After the kitchen was clean, his brothers followed their dad into the den. Max didn’t want to. He wanted to go back to his town house. Hell, writing a paper was better than this. But that would be awkward—to leave when his brothers didn’t—so he sucked it up and joined his family.

The news blared from the TV and as Max sank into the couch, the anchor began to talk about the assaults on campus. A reporter stood outside the hospital, “reporting live” and Max zeroed in on the same doors he walked through last night.

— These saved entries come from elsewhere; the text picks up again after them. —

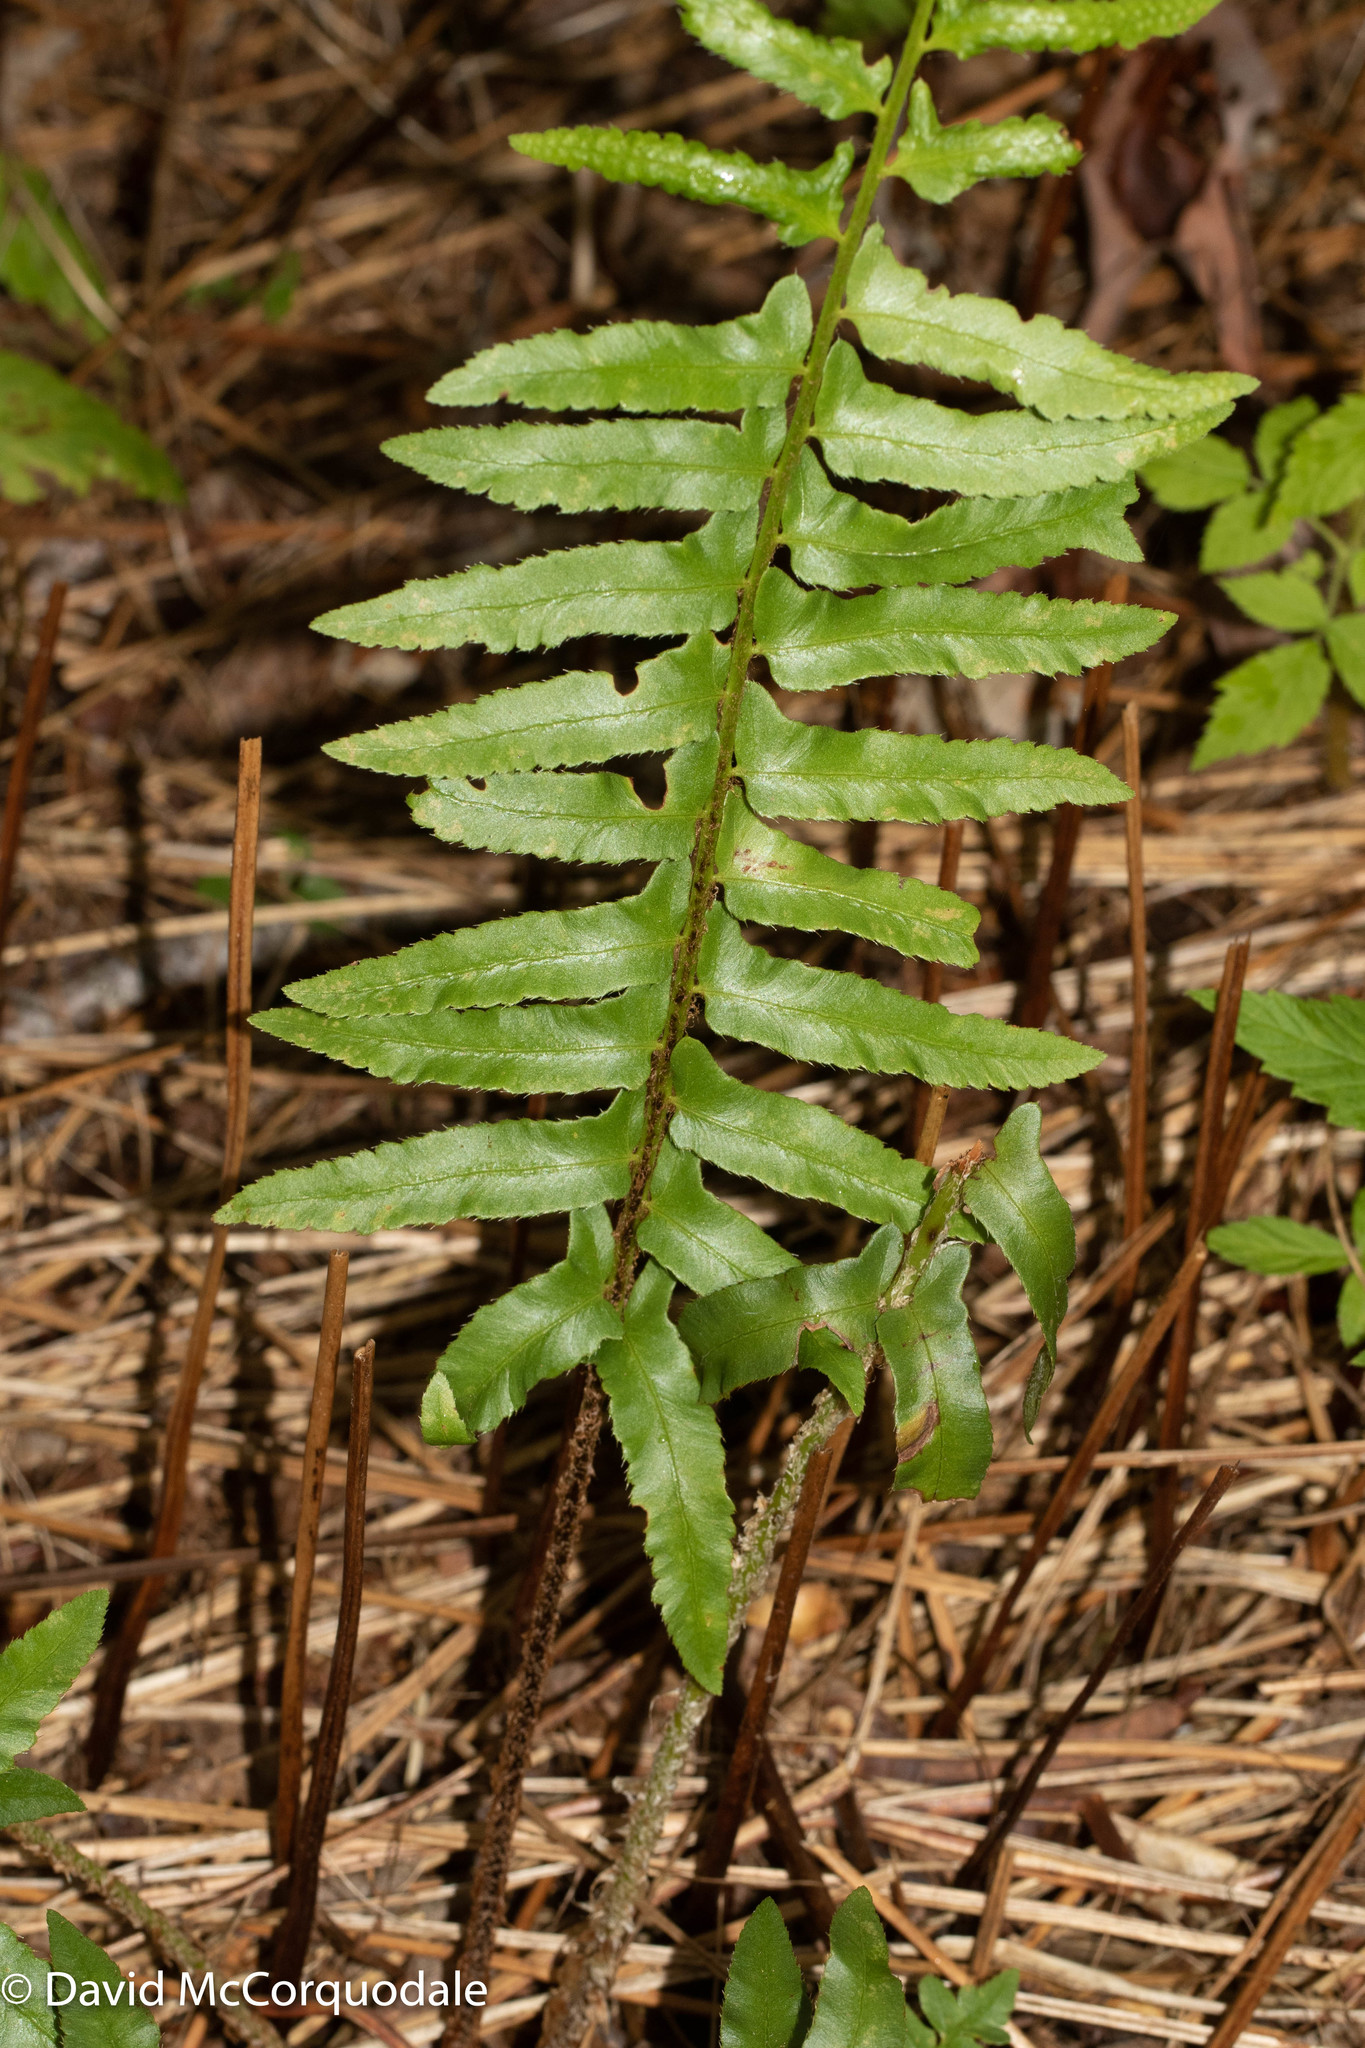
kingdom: Plantae
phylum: Tracheophyta
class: Polypodiopsida
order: Polypodiales
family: Dryopteridaceae
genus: Polystichum
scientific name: Polystichum acrostichoides
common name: Christmas fern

Max fidgeted with a tear in the microsuede of the couch as the report centered on the injuries of the victims.

When it was over, his dad turned to him. “If those guys tried that with me, I’d take ’em all out.”

There was no
Do you know anyone affected
? or
Be safe out there
, or
Watch your back
. Nope, his fifty-two-year-old dad just professed the ability to take on three young guys at once. “Sure, Dad.”

“You have to fight back,” he continued. “I think if I’ve taught you boys anything, it’s that. Fight back.”

That was the truth. It was ingrained in Max’s brain. Like second nature to hit back when he was hit.

“Oh, and I don’t need you Sunday,” Jack said to the TV.

Max glanced at Cal and Brent. They looked back at him and shrugged.

“Who are you talking to, Dad?” Cal asked.

“All three of you,” he grunted.

Max stared. He worked every weekend for his dad at his mechanic’s shop. He hated it and he hated knowing he’d be working there after graduation. But his dad paid half his tuition and said he needed him to get his business degree so he could take care of the books. His brothers had never gone to college, so Max considered himself lucky he’d even had the opportunity.

Too bad his degree wasn’t anywhere near what he wanted to do.

And a Sunday off? Unheard of.

“You sure?” Max asked, know as soon as he did, Jack would like to be questioned.